[EXCERPT — start]
- Occupation: Demographer
- Known for: Ninth president of the Population Council Director at the International Planned Parenthood Federation

= Julia Bunting =

British demographer and campaigner for reproductive health

Julia Bunting is a British demographer who is the ninth president of the Population Council, since March 2015. She currently works to build a body of research on how best to support young girls.

== Early life ==
During an exchange visit to rural areas of Tanzania, she saw firsthand great disparities in reproductive healthcare.

== Career ==
Bunting is known for her work on reproductive and maternal health during her 12-year tenure at the United Kingdom's Department for International Development (DFID), where she oversaw the government's policies for international development on HIV/AIDS, maternal, newborn, and child health and rights, and population. There, she campaigned to address maternal mortality as a tractable problem, and worked on the FP2020 pledge to grant access to contraceptives and family planning to 120 million girls and women in the world's poorest countries. She helped develop the global quantitative goal of "120 by 20" at the London Summit on Family Planning in July 2012, which she helped organize, along with a 2017 revival of the summit. The 2012 summit raised $2.6 billion.
[EXCERPT — finish]
QUESTIONS |
[A] Name every organization that the profile of Julia Bunting mentions.
[B] Extend the profile of demographer Julia Bunting, starting after its last sentence.
The material after this profile has nothing to do with Julia Bunting.
[INFORMATION SHOWN — start]
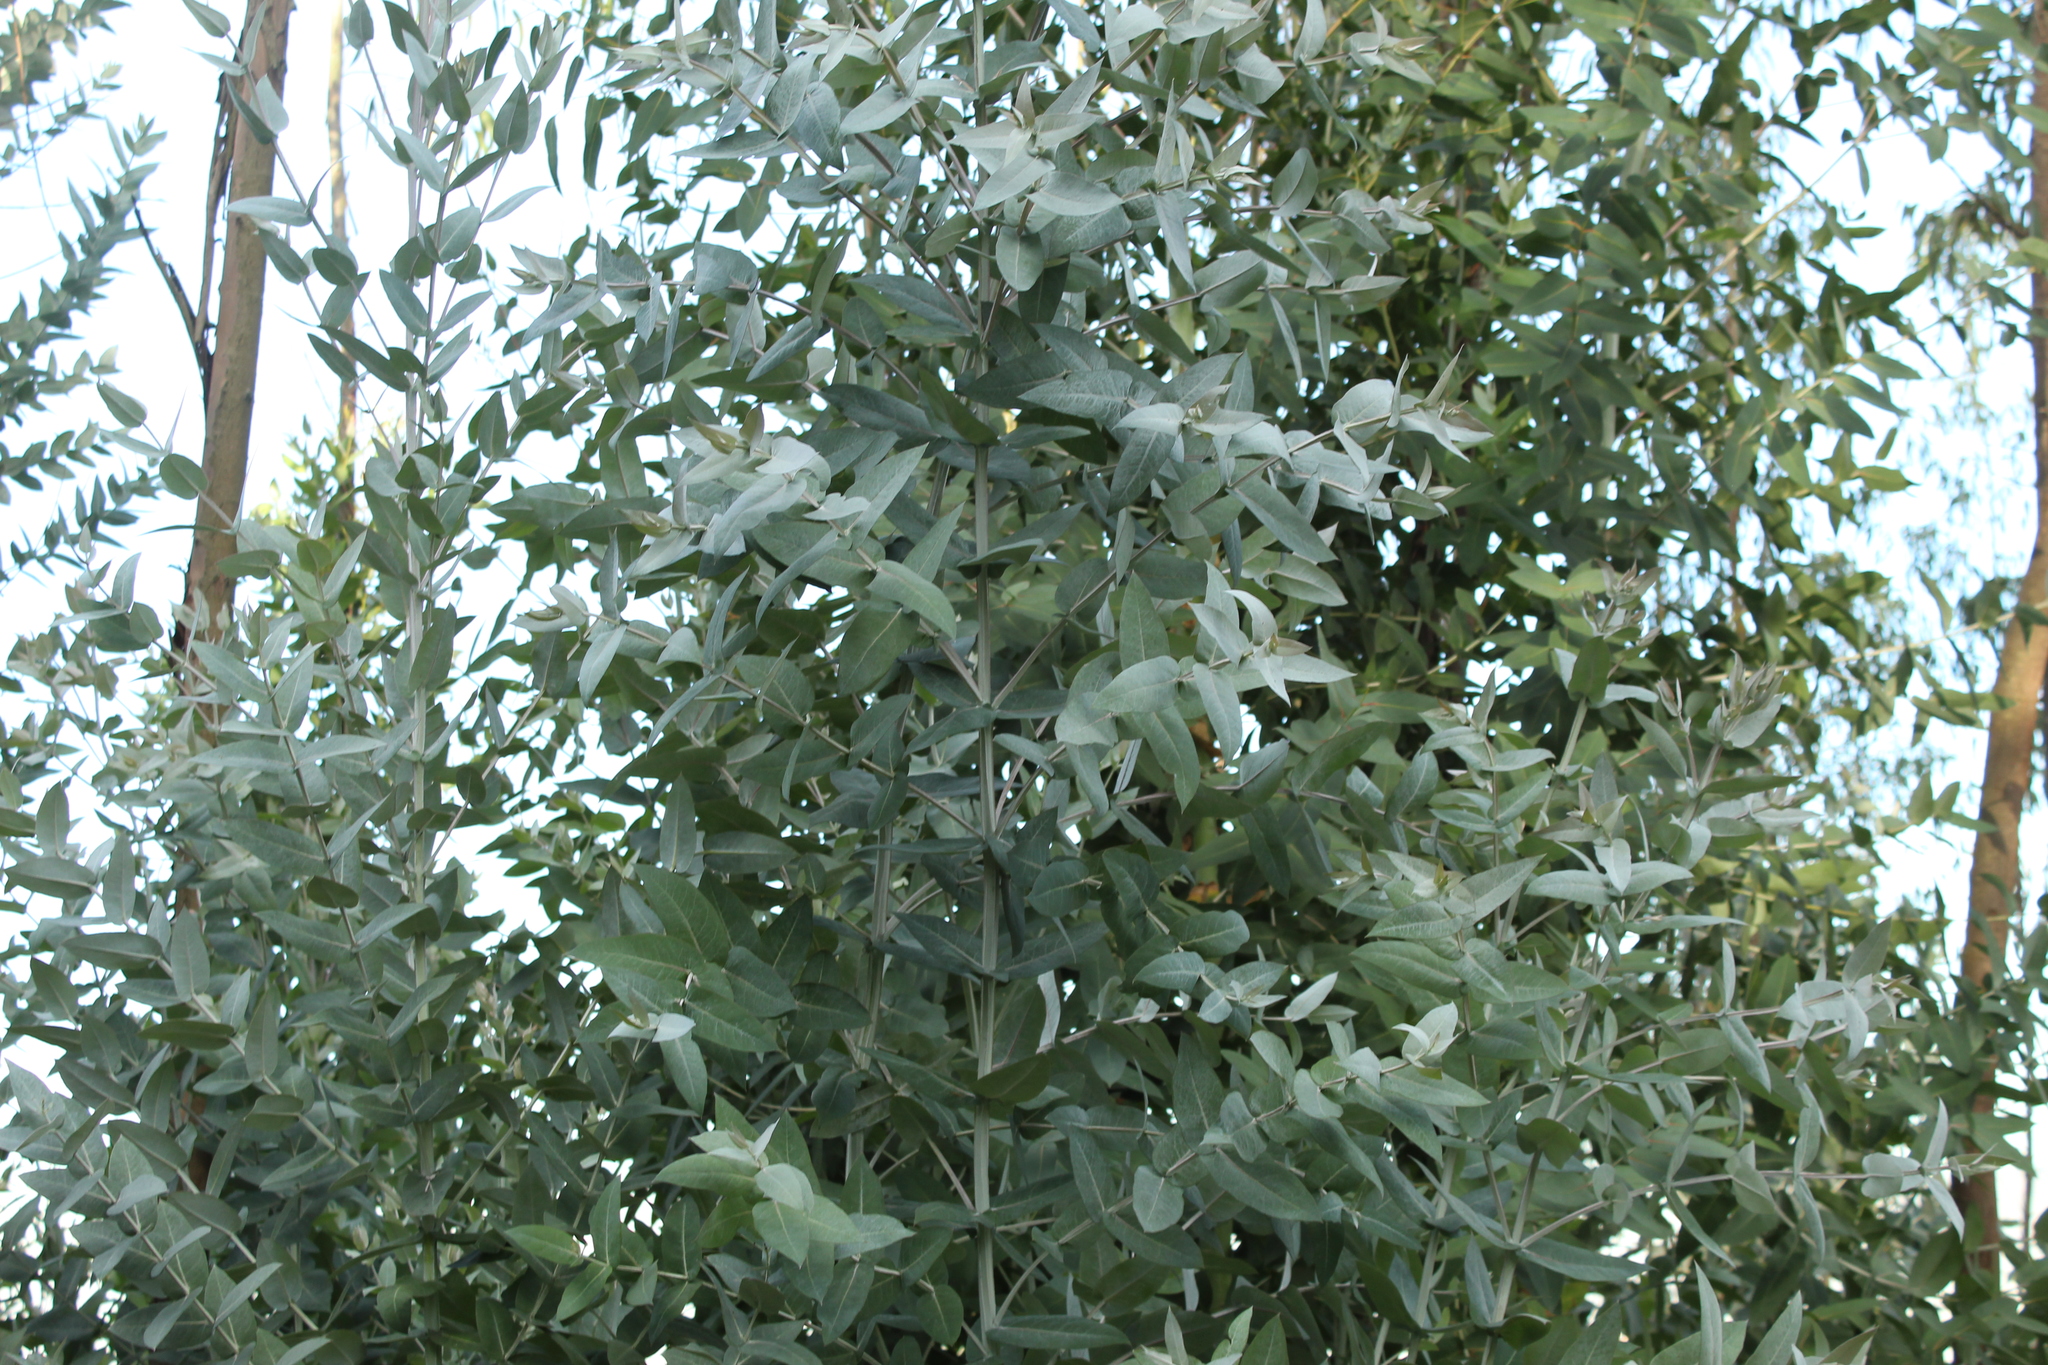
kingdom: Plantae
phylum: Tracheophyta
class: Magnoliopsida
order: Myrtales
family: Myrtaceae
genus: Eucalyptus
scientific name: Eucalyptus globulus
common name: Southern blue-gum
[INFORMATION SHOWN — finish]
[INFORMATION SHOWN — start]
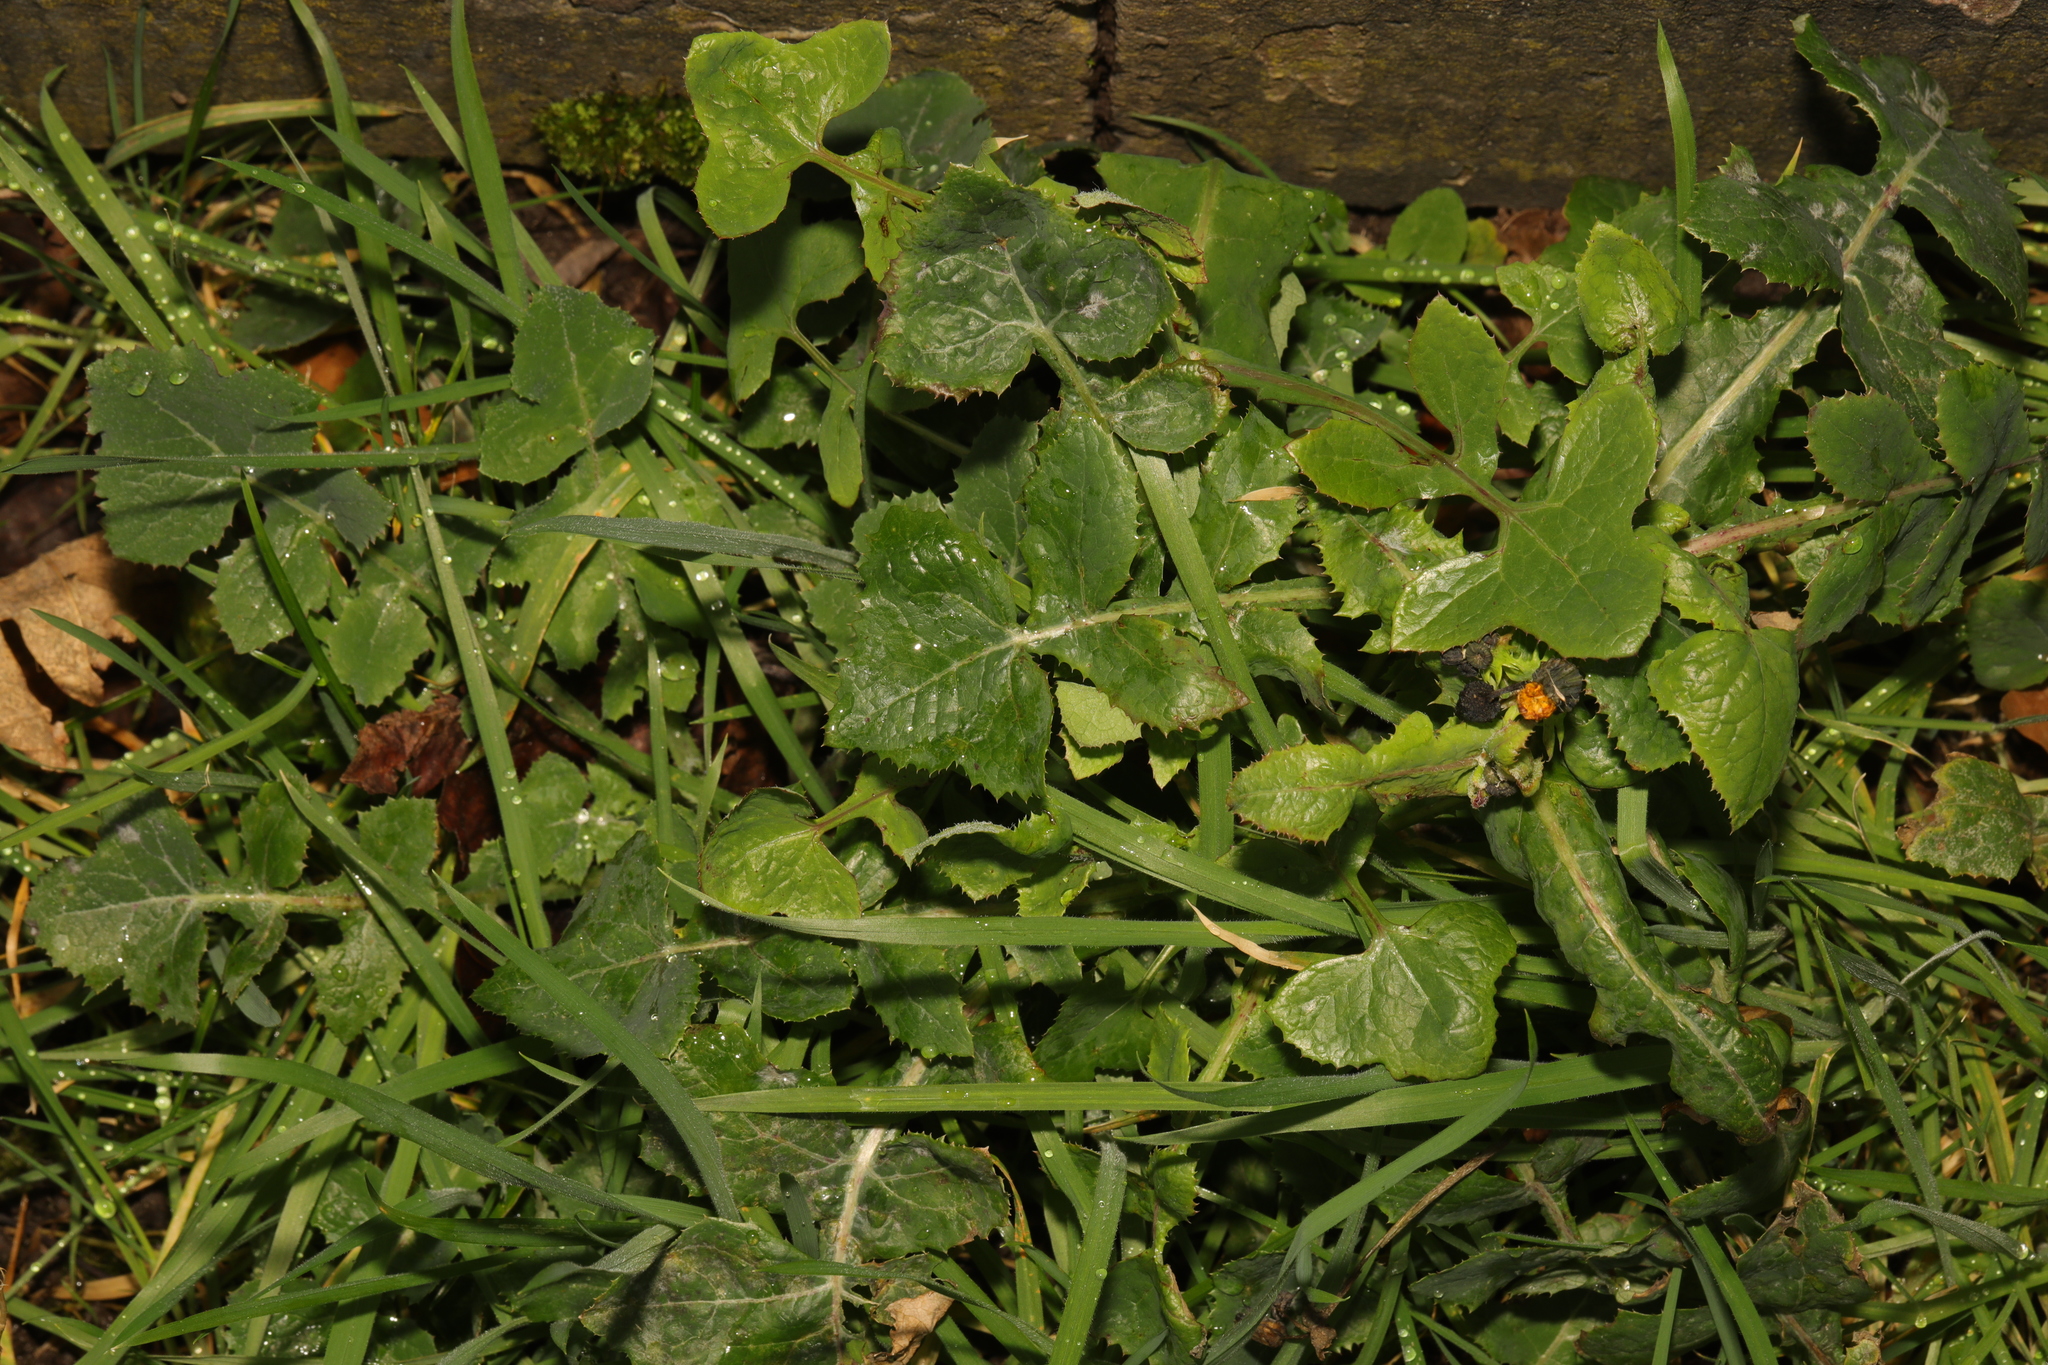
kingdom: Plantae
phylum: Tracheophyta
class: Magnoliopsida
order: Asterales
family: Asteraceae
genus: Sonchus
[INFORMATION SHOWN — finish]
[INFORMATION SHOWN — start]
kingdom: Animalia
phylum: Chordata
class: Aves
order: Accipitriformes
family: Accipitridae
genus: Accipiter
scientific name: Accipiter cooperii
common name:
[INFORMATION SHOWN — finish]
OUTPUTS FOR THE TASKS |
[A]
- Population Council
- International Planned Parenthood Federation
- Department for International Development (DFID) of the United Kingdom

[B]
She also served as a director at the International Planned Parenthood Federation, as a Programme and Technical lead.

Under her leadership, the Population Council-developed (in conjunction with pharmaceutical company TherapeuticsMD) contraceptive vaginal ring Annovera obtained FDA approval in 2018. The device lasts a year and does not require refrigeration or regular clinic visits, making it well-suited for use in low-income countries. The Population Council also announced in 2018 that their contraceptive gel for men had entered phase two clinical trials, specifically a skin-applied Nestorone/testosterone hormonal gel.

== Awards ==
In 2013, Julia was inducted as an Officer of the Order of the British Empire (OBE) for improving reproductive health in developing countries.